Lack of Intelligence
America's secret spy satellites are costing you billions, but they can't even get off the launch pad
In a four-month examination of the NRO's performance, U.S. News interviewed three dozen current and former officials at the NRO, the CIA, and the Defense Department. The magazine also interviewed contractors and congressional investigators, and reviewed dozens of government and industry reports on the NRO's programs. Most of the sources declined to be identified. The principal findings:
Two top-secret NRO satellites launched in the fall of 2001 have experienced major technical problems that have hindered their ability to gather intelligence. The satellites are used, in part, to monitor the operations of terrorists and unfriendly countries.
The NRO hasn't launched a satellite since October 2001. The agency postponed its two planned launches last year to avoid the problems that plagued the 2001 missions. "They aren't ready to be launched because they are broken," says a former CIA official. The NRO faces a critical test later this month, when it is scheduled to launch an eavesdropping satellite from Cape Canaveral Air Force Station in Florida.
Massive cost overruns on the NRO's troubled $25 billion Future Imagery Architecture program--its next-generation satellite system--have forced the agency to cut funding from other spy satellite programs. A classified audit, prepared by the Senate Select Committee on Intelligence in June, found that the FIA program was deeply flawed and relied on unrealistic cost estimates. Alarmed at the scope of funding and technical problems, Congress has directed the inspectors general of the Pentagon and the CIA to investigate the program.
The man who now directs the NRO, Peter Teets, was forced to resign as president of Lockheed Martin Corp. in 1999 because of management failures in its Titan rocket program, according to government and industry sources. The NRO and the military lost three satellites during Teets's run as Lockheed Martin's top boss. In one case, a rocket blew up on launch; in the two other cases, the satellites were launched into useless orbits. Teets declined to discuss his removal.
"We'll let our 40-plus years of success stand on its own," says Richard Oborn, an NRO spokesman. He says dealing in "cutting-edge technology" inevitably leads to higher costs. In an interview, Teets acknowledges that he is struggling to identify and fix the problems at the NRO. "We need to make sure," he says, "we can deliver what we have promised we are going to deliver."

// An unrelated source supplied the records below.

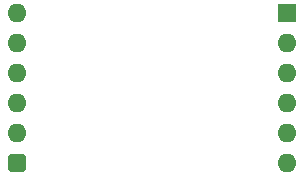
<source format=gbs>
%TF.GenerationSoftware,KiCad,Pcbnew,8.0.4*%
%TF.CreationDate,2024-08-08T09:09:50+02:00*%
%TF.ProjectId,Clock Transition,436c6f63-6b20-4547-9261-6e736974696f,V1*%
%TF.SameCoordinates,PX525bfc0PY43d3480*%
%TF.FileFunction,Soldermask,Bot*%
%TF.FilePolarity,Negative*%
%FSLAX46Y46*%
G04 Gerber Fmt 4.6, Leading zero omitted, Abs format (unit mm)*
G04 Created by KiCad (PCBNEW 8.0.4) date 2024-08-08 09:09:50*
%MOMM*%
%LPD*%
G01*
G04 APERTURE LIST*
G04 Aperture macros list*
%AMRoundRect*
0 Rectangle with rounded corners*
0 $1 Rounding radius*
0 $2 $3 $4 $5 $6 $7 $8 $9 X,Y pos of 4 corners*
0 Add a 4 corners polygon primitive as box body*
4,1,4,$2,$3,$4,$5,$6,$7,$8,$9,$2,$3,0*
0 Add four circle primitives for the rounded corners*
1,1,$1+$1,$2,$3*
1,1,$1+$1,$4,$5*
1,1,$1+$1,$6,$7*
1,1,$1+$1,$8,$9*
0 Add four rect primitives between the rounded corners*
20,1,$1+$1,$2,$3,$4,$5,0*
20,1,$1+$1,$4,$5,$6,$7,0*
20,1,$1+$1,$6,$7,$8,$9,0*
20,1,$1+$1,$8,$9,$2,$3,0*%
G04 Aperture macros list end*
%ADD10O,1.600000X1.600000*%
%ADD11RoundRect,0.400000X-0.400000X-0.400000X0.400000X-0.400000X0.400000X0.400000X-0.400000X0.400000X0*%
%ADD12R,1.600000X1.600000*%
G04 APERTURE END LIST*
D10*
%TO.C,J1*%
X0Y0D03*
X0Y-2540000D03*
X0Y-5080000D03*
X0Y-7620000D03*
X0Y-10160000D03*
D11*
X0Y-12700000D03*
D10*
X22860000Y-12700000D03*
X22860000Y-10160000D03*
X22860000Y-7620000D03*
X22860000Y-5080000D03*
X22860000Y-2540000D03*
D12*
X22860000Y0D03*
%TD*%
M02*

</source>
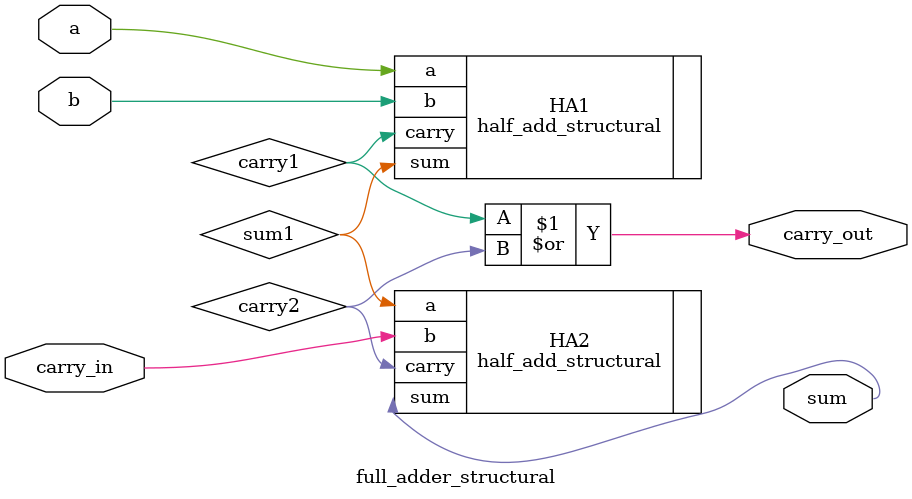
<source format=v>
module full_adder_structural (a,b,carry_in,sum,carry_out);

input a,b,carry_in;
output sum,carry_out;
wire sum1;
wire carry1,carry2;

half_add_structural HA1(.a(a), .b(b), .sum(sum1), .carry(carry1));

half_add_structural HA2(.a(sum1), .b(carry_in), .sum(sum), .carry(carry2));

or (carry_out,carry1,carry2);

    
endmodule


</source>
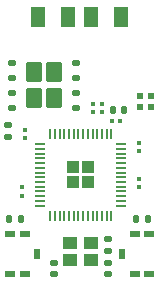
<source format=gtp>
%TF.GenerationSoftware,KiCad,Pcbnew,(6.0.5-0)*%
%TF.CreationDate,2022-06-14T21:43:59-04:00*%
%TF.ProjectId,pico_ducky_pcb,7069636f-5f64-4756-936b-795f7063622e,rev?*%
%TF.SameCoordinates,Original*%
%TF.FileFunction,Paste,Top*%
%TF.FilePolarity,Positive*%
%FSLAX46Y46*%
G04 Gerber Fmt 4.6, Leading zero omitted, Abs format (unit mm)*
G04 Created by KiCad (PCBNEW (6.0.5-0)) date 2022-06-14 21:43:59*
%MOMM*%
%LPD*%
G01*
G04 APERTURE LIST*
G04 Aperture macros list*
%AMRoundRect*
0 Rectangle with rounded corners*
0 $1 Rounding radius*
0 $2 $3 $4 $5 $6 $7 $8 $9 X,Y pos of 4 corners*
0 Add a 4 corners polygon primitive as box body*
4,1,4,$2,$3,$4,$5,$6,$7,$8,$9,$2,$3,0*
0 Add four circle primitives for the rounded corners*
1,1,$1+$1,$2,$3*
1,1,$1+$1,$4,$5*
1,1,$1+$1,$6,$7*
1,1,$1+$1,$8,$9*
0 Add four rect primitives between the rounded corners*
20,1,$1+$1,$2,$3,$4,$5,0*
20,1,$1+$1,$4,$5,$6,$7,0*
20,1,$1+$1,$6,$7,$8,$9,0*
20,1,$1+$1,$8,$9,$2,$3,0*%
G04 Aperture macros list end*
%ADD10RoundRect,0.079500X0.100500X-0.079500X0.100500X0.079500X-0.100500X0.079500X-0.100500X-0.079500X0*%
%ADD11R,0.812800X0.508000*%
%ADD12R,0.508000X0.889000*%
%ADD13R,0.500000X0.500000*%
%ADD14RoundRect,0.250000X-0.435000X-0.615000X0.435000X-0.615000X0.435000X0.615000X-0.435000X0.615000X0*%
%ADD15RoundRect,0.125000X-0.250000X-0.125000X0.250000X-0.125000X0.250000X0.125000X-0.250000X0.125000X0*%
%ADD16RoundRect,0.079500X0.079500X0.100500X-0.079500X0.100500X-0.079500X-0.100500X0.079500X-0.100500X0*%
%ADD17RoundRect,0.135000X-0.135000X-0.185000X0.135000X-0.185000X0.135000X0.185000X-0.135000X0.185000X0*%
%ADD18R,1.150000X1.000000*%
%ADD19RoundRect,0.079500X-0.100500X0.079500X-0.100500X-0.079500X0.100500X-0.079500X0.100500X0.079500X0*%
%ADD20RoundRect,0.140000X0.170000X-0.140000X0.170000X0.140000X-0.170000X0.140000X-0.170000X-0.140000X0*%
%ADD21RoundRect,0.250000X-0.292217X-0.292217X0.292217X-0.292217X0.292217X0.292217X-0.292217X0.292217X0*%
%ADD22RoundRect,0.050000X-0.387500X-0.050000X0.387500X-0.050000X0.387500X0.050000X-0.387500X0.050000X0*%
%ADD23RoundRect,0.050000X-0.050000X-0.387500X0.050000X-0.387500X0.050000X0.387500X-0.050000X0.387500X0*%
%ADD24RoundRect,0.135000X0.135000X0.185000X-0.135000X0.185000X-0.135000X-0.185000X0.135000X-0.185000X0*%
%ADD25RoundRect,0.135000X0.185000X-0.135000X0.185000X0.135000X-0.185000X0.135000X-0.185000X-0.135000X0*%
%ADD26RoundRect,0.140000X0.140000X0.170000X-0.140000X0.170000X-0.140000X-0.170000X0.140000X-0.170000X0*%
%ADD27RoundRect,0.135000X-0.185000X0.135000X-0.185000X-0.135000X0.185000X-0.135000X0.185000X0.135000X0*%
%ADD28R,1.300000X1.700000*%
G04 APERTURE END LIST*
D10*
%TO.C,C3*%
X92050000Y-56015000D03*
X92050000Y-55325000D03*
%TD*%
D11*
%TO.C,SW1*%
X81150001Y-62999998D03*
X82349999Y-66400002D03*
D12*
X83399999Y-64700000D03*
D11*
X81150001Y-66400002D03*
X82349999Y-62999998D03*
%TD*%
D13*
%TO.C,D1*%
X92150000Y-52250000D03*
X93050000Y-52250000D03*
X93050000Y-51350000D03*
X92150000Y-51350000D03*
%TD*%
D14*
%TO.C,U2*%
X83150000Y-49325000D03*
X84850000Y-49325000D03*
X84850000Y-51475000D03*
X83150000Y-51475000D03*
D15*
X81300000Y-48495000D03*
X81300000Y-49765000D03*
X81300000Y-51035000D03*
X81300000Y-52305000D03*
X86700000Y-52305000D03*
X86700000Y-51035000D03*
X86700000Y-49765000D03*
X86700000Y-48495000D03*
%TD*%
D10*
%TO.C,R7*%
X88900000Y-51955000D03*
X88900000Y-52645000D03*
%TD*%
D16*
%TO.C,C7*%
X90445000Y-53400000D03*
X89755000Y-53400000D03*
%TD*%
D17*
%TO.C,R1*%
X80990000Y-61700000D03*
X82010000Y-61700000D03*
%TD*%
D18*
%TO.C,Y1*%
X86225000Y-65200000D03*
X87975000Y-65200000D03*
X87975000Y-63800000D03*
X86225000Y-63800000D03*
%TD*%
D19*
%TO.C,C5*%
X82400000Y-54155000D03*
X82400000Y-54845000D03*
%TD*%
D10*
%TO.C,C4*%
X82150000Y-59745000D03*
X82150000Y-59055000D03*
%TD*%
D20*
%TO.C,C16*%
X89400000Y-66380000D03*
X89400000Y-65420000D03*
%TD*%
D21*
%TO.C,U3*%
X86462500Y-57362500D03*
X87737500Y-57362500D03*
X86462500Y-58637500D03*
X87737500Y-58637500D03*
D22*
X83662500Y-55400000D03*
X83662500Y-55800000D03*
X83662500Y-56200000D03*
X83662500Y-56600000D03*
X83662500Y-57000000D03*
X83662500Y-57400000D03*
X83662500Y-57800000D03*
X83662500Y-58200000D03*
X83662500Y-58600000D03*
X83662500Y-59000000D03*
X83662500Y-59400000D03*
X83662500Y-59800000D03*
X83662500Y-60200000D03*
X83662500Y-60600000D03*
D23*
X84500000Y-61437500D03*
X84900000Y-61437500D03*
X85300000Y-61437500D03*
X85700000Y-61437500D03*
X86100000Y-61437500D03*
X86500000Y-61437500D03*
X86900000Y-61437500D03*
X87300000Y-61437500D03*
X87700000Y-61437500D03*
X88100000Y-61437500D03*
X88500000Y-61437500D03*
X88900000Y-61437500D03*
X89300000Y-61437500D03*
X89700000Y-61437500D03*
D22*
X90537500Y-60600000D03*
X90537500Y-60200000D03*
X90537500Y-59800000D03*
X90537500Y-59400000D03*
X90537500Y-59000000D03*
X90537500Y-58600000D03*
X90537500Y-58200000D03*
X90537500Y-57800000D03*
X90537500Y-57400000D03*
X90537500Y-57000000D03*
X90537500Y-56600000D03*
X90537500Y-56200000D03*
X90537500Y-55800000D03*
X90537500Y-55400000D03*
D23*
X89700000Y-54562500D03*
X89300000Y-54562500D03*
X88900000Y-54562500D03*
X88500000Y-54562500D03*
X88100000Y-54562500D03*
X87700000Y-54562500D03*
X87300000Y-54562500D03*
X86900000Y-54562500D03*
X86500000Y-54562500D03*
X86100000Y-54562500D03*
X85700000Y-54562500D03*
X85300000Y-54562500D03*
X84900000Y-54562500D03*
X84500000Y-54562500D03*
%TD*%
D11*
%TO.C,SW2*%
X92849999Y-66400002D03*
X91650001Y-62999998D03*
X92849999Y-62999998D03*
D12*
X90600001Y-64700000D03*
D11*
X91650001Y-66400002D03*
%TD*%
D24*
%TO.C,R5*%
X92760000Y-61700000D03*
X91740000Y-61700000D03*
%TD*%
D25*
%TO.C,R3*%
X89400000Y-64410000D03*
X89400000Y-63390000D03*
%TD*%
D19*
%TO.C,C13*%
X92050000Y-59045000D03*
X92050000Y-58355000D03*
%TD*%
D20*
%TO.C,C12*%
X84800000Y-66380000D03*
X84800000Y-65420000D03*
%TD*%
D10*
%TO.C,R6*%
X88100000Y-51955000D03*
X88100000Y-52645000D03*
%TD*%
D26*
%TO.C,C14*%
X90780000Y-52500000D03*
X89820000Y-52500000D03*
%TD*%
D27*
%TO.C,R2*%
X80900000Y-53790000D03*
X80900000Y-54810000D03*
%TD*%
D28*
%TO.C,J1*%
X83500000Y-44595000D03*
X86000000Y-44595000D03*
X88000000Y-44595000D03*
X90500000Y-44595000D03*
%TD*%
M02*

</source>
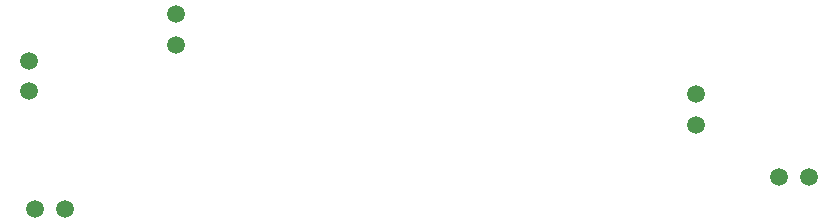
<source format=gbl>
G04*
G04 #@! TF.GenerationSoftware,Altium Limited,Altium Designer,19.1.8 (144)*
G04*
G04 Layer_Physical_Order=2*
G04 Layer_Color=16711680*
%FSLAX42Y42*%
%MOMM*%
G71*
G01*
G75*
%ADD44C,1.52*%
D44*
X5942Y1817D02*
D03*
Y2072D02*
D03*
X6650Y1377D02*
D03*
X6904D02*
D03*
X602Y1105D02*
D03*
X348D02*
D03*
X1538Y2750D02*
D03*
Y2495D02*
D03*
X297Y2352D02*
D03*
Y2099D02*
D03*
M02*

</source>
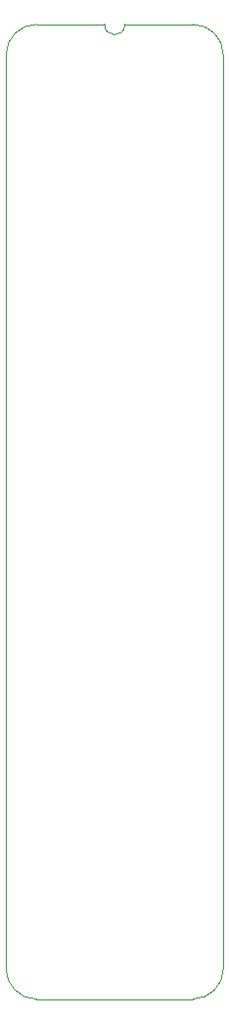
<source format=gm1>
%TF.GenerationSoftware,KiCad,Pcbnew,8.0.4*%
%TF.CreationDate,2024-08-22T14:22:44+02:00*%
%TF.ProjectId,Device Buffer,44657669-6365-4204-9275-666665722e6b,V1*%
%TF.SameCoordinates,PX54c81a0PY37b6b20*%
%TF.FileFunction,Profile,NP*%
%FSLAX46Y46*%
G04 Gerber Fmt 4.6, Leading zero omitted, Abs format (unit mm)*
G04 Created by KiCad (PCBNEW 8.0.4) date 2024-08-22 14:22:44*
%MOMM*%
%LPD*%
G01*
G04 APERTURE LIST*
%TA.AperFunction,Profile*%
%ADD10C,0.100000*%
%TD*%
G04 APERTURE END LIST*
D10*
%TO.C,J2*%
X-1778000Y-78740000D02*
X-1778000Y0D01*
X6727456Y2616200D02*
X832188Y2613732D01*
X14400723Y2613733D02*
X8505456Y2616200D01*
X14404268Y-81353732D02*
X835733Y-81353733D01*
X17018000Y-78740000D02*
X17017999Y1D01*
X-1781544Y0D02*
G75*
G02*
X832188Y2613732I2613731J1D01*
G01*
X835733Y-81353733D02*
G75*
G02*
X-1778000Y-78740000I-6J2613727D01*
G01*
X8505456Y2616200D02*
G75*
G02*
X6727456Y2616200I-889000J0D01*
G01*
X14404267Y2613733D02*
G75*
G02*
X17017993Y1I-17J-2613743D01*
G01*
X17018000Y-78740000D02*
G75*
G02*
X14404268Y-81353730I-2613730J0D01*
G01*
%TD*%
M02*

</source>
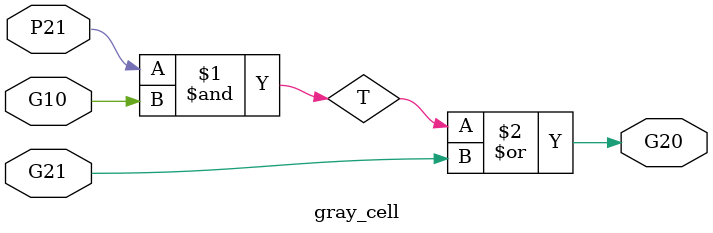
<source format=v>
module gray_cell(G21, P21, G10, G20);
    input G21, P21, G10;
    output G20;
    wire T;

    assign T = P21 & G10;
    assign G20 = T | G21;
endmodule
</source>
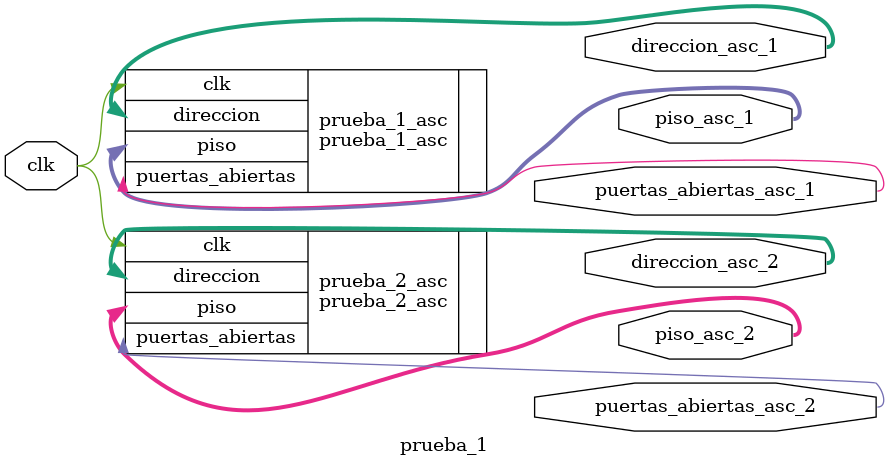
<source format=v>
`timescale 1ns / 1ps
module prueba_1(
		clk,
		
		piso_asc_1,
		piso_asc_2,
		direccion_asc_1,
		direccion_asc_2,
		puertas_abiertas_asc_1,
		puertas_abiertas_asc_2
    );

	input clk;
	
	output [1:0] piso_asc_1;
	output [1:0] piso_asc_2;
	output [1:0] direccion_asc_1;
	output [1:0] direccion_asc_2;
	output puertas_abiertas_asc_1;
	output puertas_abiertas_asc_2;
	
	prueba_1_asc prueba_1_asc (
		.clk(clk),
		
		.piso(piso_asc_1),
		.direccion(direccion_asc_1),
		.puertas_abiertas(puertas_abiertas_asc_1)
	 );
	 
	 prueba_2_asc prueba_2_asc (
		.clk(clk),
		
		.piso(piso_asc_2),
		.direccion(direccion_asc_2),
		.puertas_abiertas(puertas_abiertas_asc_2)
	 );
	
endmodule

</source>
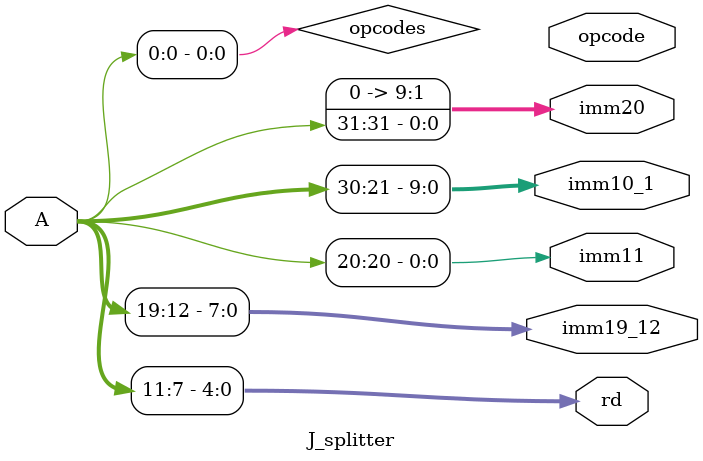
<source format=v>
module J_splitter (
    input [31:0] A,
    output [6:0] opcode,
    output [4:0] rd, 
    output [7:0] imm19_12,
    output [0:0] imm11,
    output [9:0] imm10_1,
    output [9:0] imm20
);

assign opcodes = A[6:0];
assign rd = A[11:7];
assign imm19_12 = A[19:12];
assign imm11 = A[20];
assign imm10_1 = A[30:21];
assign imm20 = A[31];


endmodule
</source>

That won't be easy. The history of the Future Imagery Architecture program is a perfect illustration why. The original objective of the FIA system, when it was proposed in 1997, was to build advanced imaging satellites that would be lighter and cheaper and outperform NRO's aging fleet, which proved inadequate during the Persian Gulf War in 1991. The new breed of spacecraft would provide photographs with much finer resolution, have a longer "dwell time" over specific targets, track moving targets, and be able to revisit targets more quickly.
Cutting corners. That was the plan, anyway. Current and former government officials say that the program was doomed from the start. "If everything goes better than perfect, it will work fine," one former government official recalls thinking at the time. Adds Ken Colucci, chief of staff of a congressional commission that studied the NRO in 2000: "FIA, as it was structured, was an unexecutable program from the start."